Set exercise
Please change "catalogue" to "catalog" throughout the records below, keep everything else the same, and leave out the pictures.

Materials provided
____

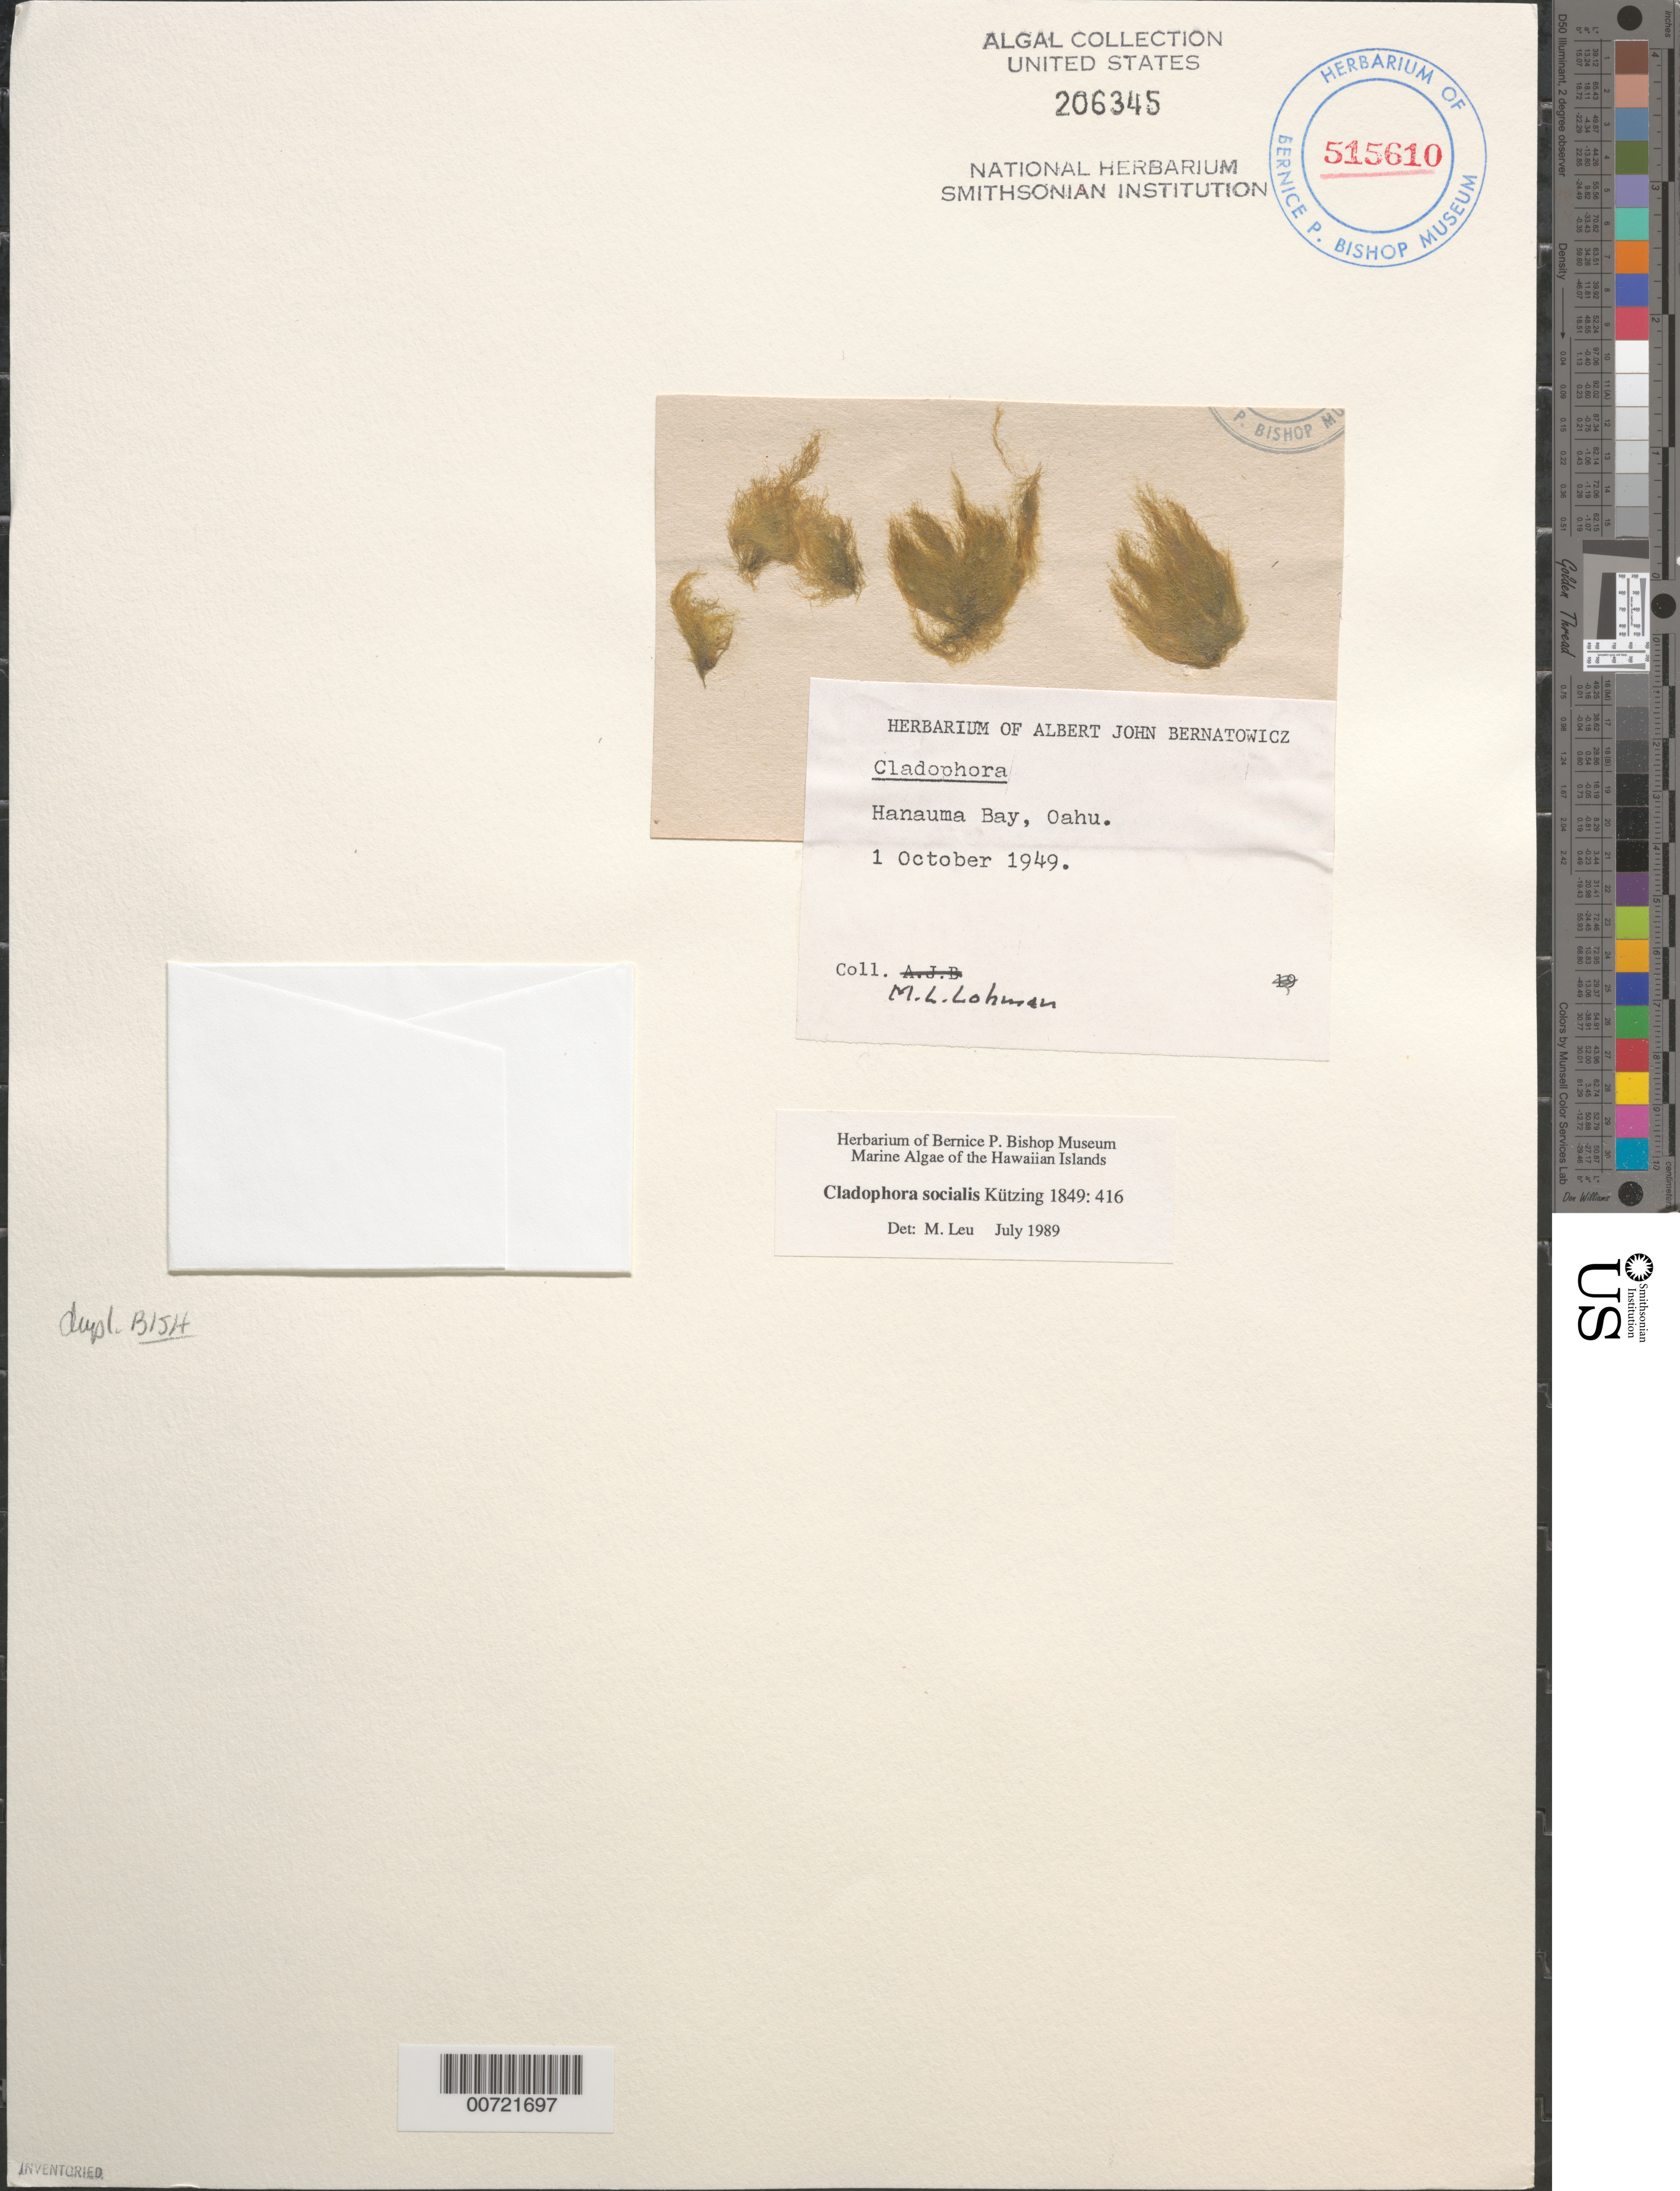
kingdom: Plantae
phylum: Chlorophyta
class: Ulvophyceae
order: Cladophorales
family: Cladophoraceae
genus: Cladophora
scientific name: Cladophora socialis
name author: Kütz.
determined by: Leu, M. E.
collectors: M. Lohman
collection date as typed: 01 Oct 1949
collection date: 1949-10-01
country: United States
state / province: Hawaii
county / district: Honolulu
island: Oahu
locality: Hanauma Bay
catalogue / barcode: US 206345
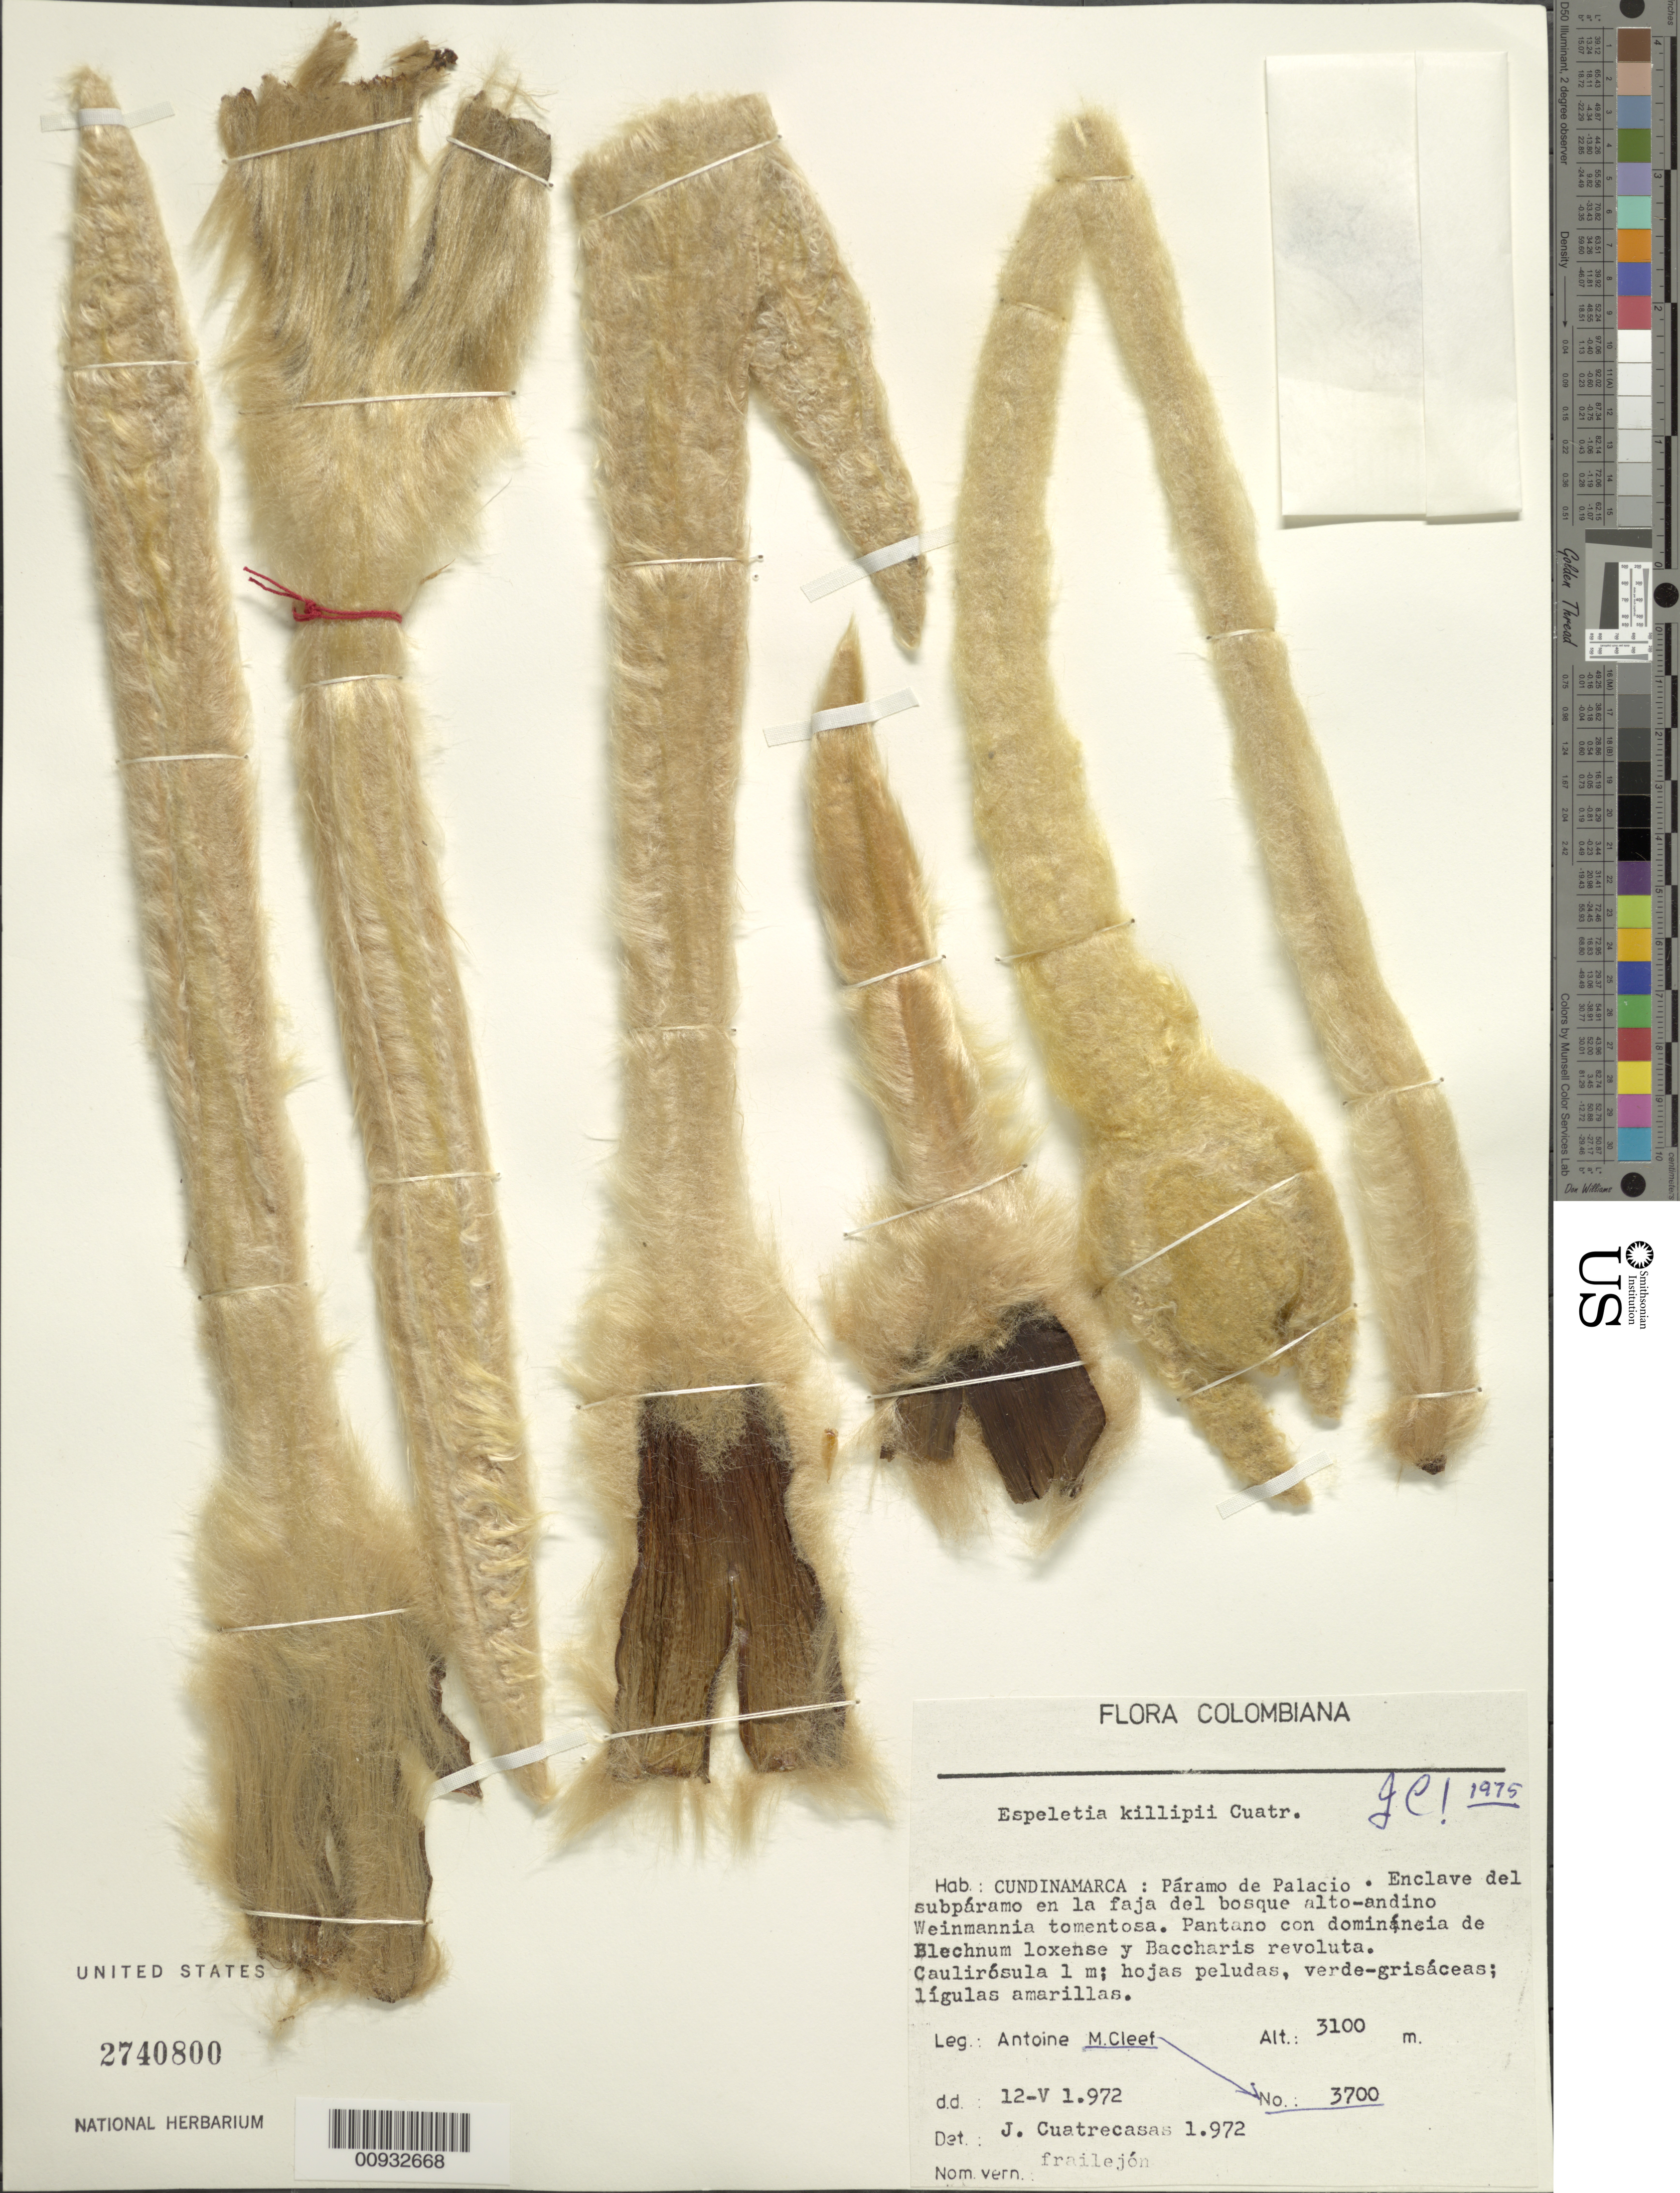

____

Exercise output
kingdom: Plantae
phylum: Chlorophyta
class: Ulvophyceae
order: Cladophorales
family: Cladophoraceae
genus: Cladophora
scientific name: Cladophora socialis
name author: Kütz.
determined by: Leu, M. E.
collectors: M. Lohman
collection date as typed: 01 Oct 1949
collection date: 1949-10-01
country: United States
state / province: Hawaii
county / district: Honolulu
island: Oahu
locality: Hanauma Bay
catalog / barcode: US 206345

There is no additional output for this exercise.